After God had created man, He left him to work out his destiny in a natural way; and immediately man assumed towards his offspring the relation that God first held towards himself – he assumed the prerogatives of paternity and of authority. All paternity belongs to God, and to Him alone; yet man is delegated to that lofty, quasi-divine function. God alone can create; yet so near does the parental office approach to the power of creation that we call it pro-creation.

‘Tis true, this privilege man holds in common with the rest of animated nature, but with this difference: that the fruit of his loins is a child of God, with an immortal soul, an heir to heaven where its destiny is to glorify the Eternal during all eternity. And thus, man, in his function of parent, is as far differentiated from the rest of animal nature as the act by which God created man is superior to all His other creative acts.

If the tempter, when working out his plan for the fall of our first parents, had simply and unconditionally said: “Ye shall be as gods,” his utterance would have in it more truth than he intended, for the mantle of parenthood that was soon to fall upon them made them like unto God. The children that romped around them, looked up to them even, almost, as they were accustomed to look up to the Creator. And little the wonder, since to their parents they owed their very existence.
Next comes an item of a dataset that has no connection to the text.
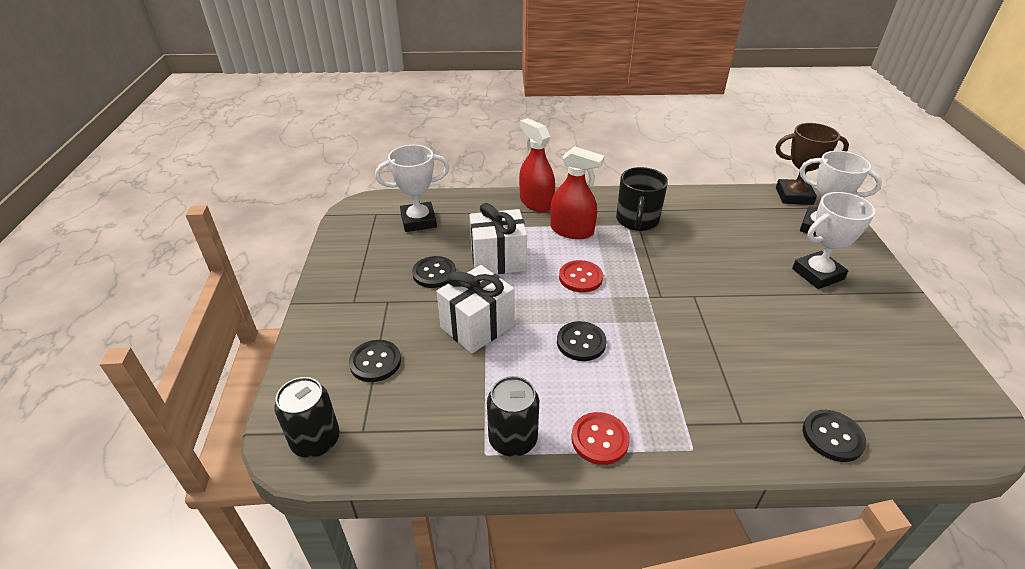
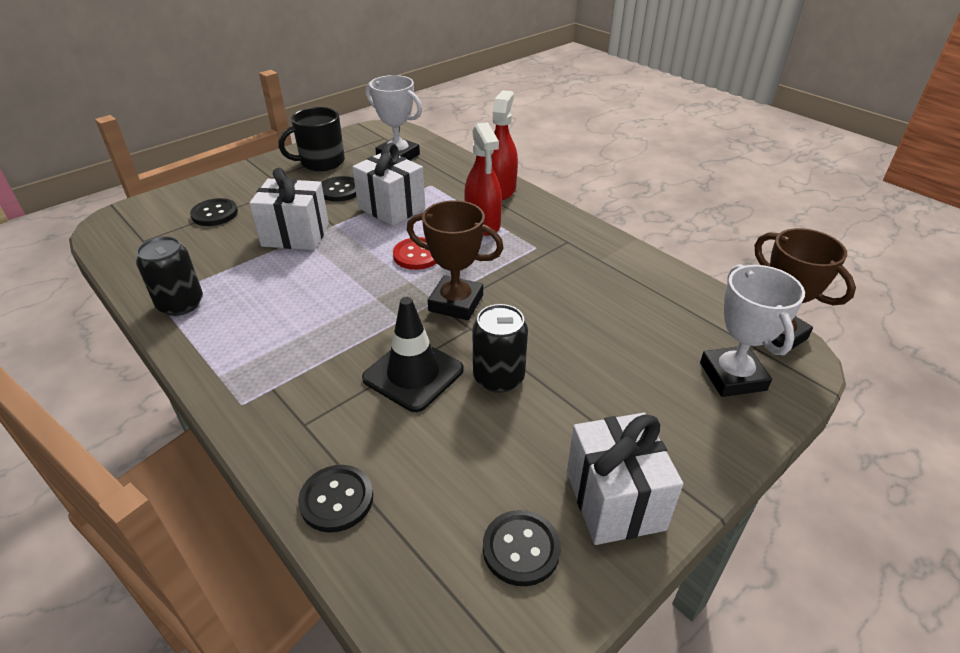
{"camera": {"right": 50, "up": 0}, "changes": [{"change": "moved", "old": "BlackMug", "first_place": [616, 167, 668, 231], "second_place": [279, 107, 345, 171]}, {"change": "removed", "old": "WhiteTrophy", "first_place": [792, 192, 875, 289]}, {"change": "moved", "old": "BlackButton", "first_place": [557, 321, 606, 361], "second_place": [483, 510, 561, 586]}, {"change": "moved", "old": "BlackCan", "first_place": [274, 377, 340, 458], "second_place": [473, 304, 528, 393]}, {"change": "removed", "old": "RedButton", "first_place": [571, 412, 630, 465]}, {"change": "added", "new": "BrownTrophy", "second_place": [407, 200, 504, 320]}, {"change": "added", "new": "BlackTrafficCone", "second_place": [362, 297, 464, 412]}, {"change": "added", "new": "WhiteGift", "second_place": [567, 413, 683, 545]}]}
As depositories of authority, there is no human station, however exalted, comparable to theirs. Children are not merely subjects, they belong to their parents. Church and State, under God, may see to it that that authority is not abused; but within the bounds of right, they are held to respect it; and their acts that go contrary to the exercise of parental authority are, by the fact of such opposition, null and void. Before the State or Church, the family was; its natural rights transcend theirs, and this bowing, as it were, of all constituted human authority before the dominion of parents is evidence enough of their dignity.

“God could not be everywhere, therefore he made parents – fathers and mothers” – that is how the pagans used to put it. However theologically unsound this proposition may appear, it is a beautiful attempt at a great truth, viz., that parents towards us stand in God’s stead. In consequence of this eminent dignity that is theirs, they deserve our respect. They not only deserve it, but God so ordains it.